Reste le problème essentiel mais non insurmontable du financement. Des priorités budgétaires et probablement douloureuses devront être établies si l’on veut être logique avec l’existence d’un objectif stratégique commun: il faudra des leviers d’action à la Commission. On peut anticiper que cette source de financement là sera longue et laborieuse à mettre au point. Il faudra donc la doubler d’autres sources par définition innovantes (partenariat public privé pour tous les sujets qui ont des conséquences immédiates sur la qualité de l’emploi, abondement de fonds spéciaux dédiés à des projets à partir de plans de relance nationaux…).

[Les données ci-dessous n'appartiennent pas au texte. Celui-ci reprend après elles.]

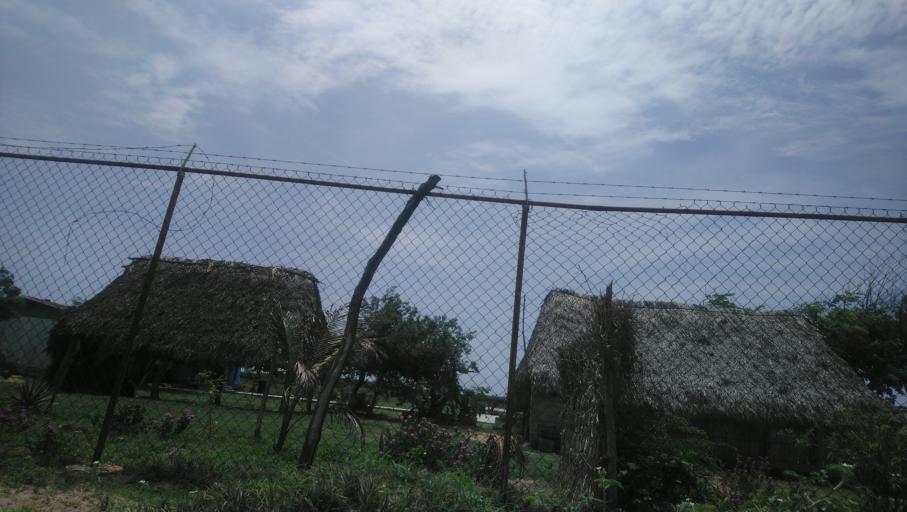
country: MX
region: Oaxaca
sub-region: San Mateo del Mar
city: Colonia Juarez
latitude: 16.2135
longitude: -95.0357
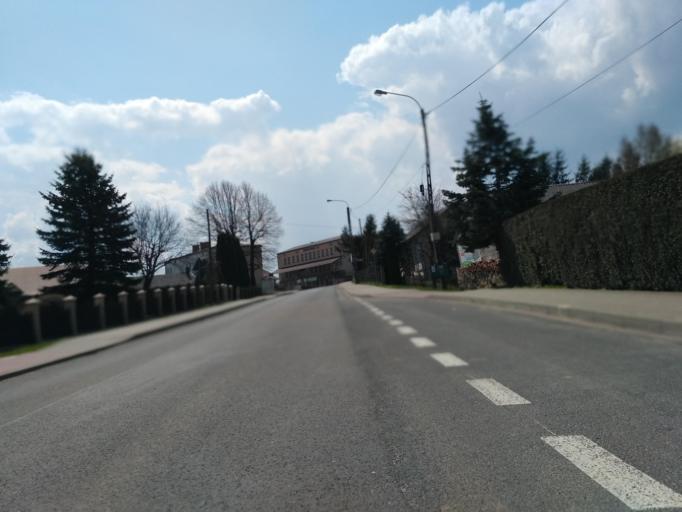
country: PL
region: Subcarpathian Voivodeship
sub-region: Powiat sanocki
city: Bukowsko
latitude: 49.5099
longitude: 22.0307
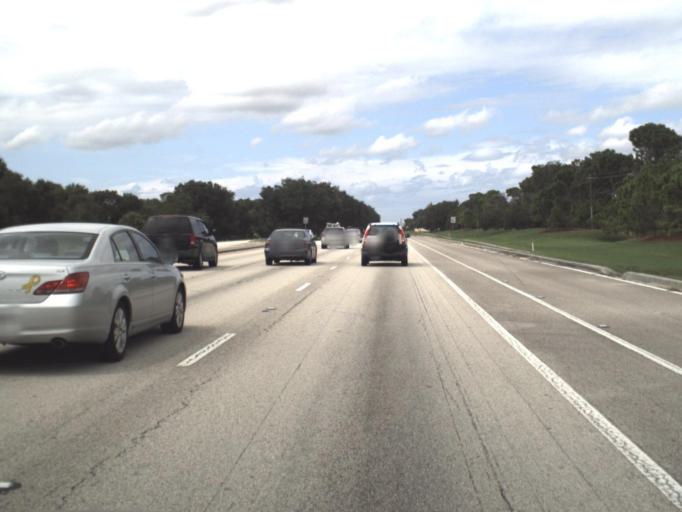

Tant que l’Union se comptera comme une addition de cas individuels complétée d’une couche non souveraine de technocratie transverse qui s’ajoute aux complexités locales, elle ne permettra pas aux acteurs économiques européens de bénéficier à plein de la taille impressionnante de ce territoire. Avant de créer les institutions miracles qui vont réveiller l’Union, impliquons les hommes et les femmes qui pour eux et pour leurs enfants voudront que l’Europe ait encore de riches heures devant Elle.
La question n’est pas de savoir si on manque d’idées, on en regorge. Elle est plutôt de savoir ce que l’Union européenne doit faire pour avoir une chance d’exister en tant que bloc en 2020. L’Europe ne peut pas juste se contenter de devenir, dans dix ans, un beau livre d’histoire.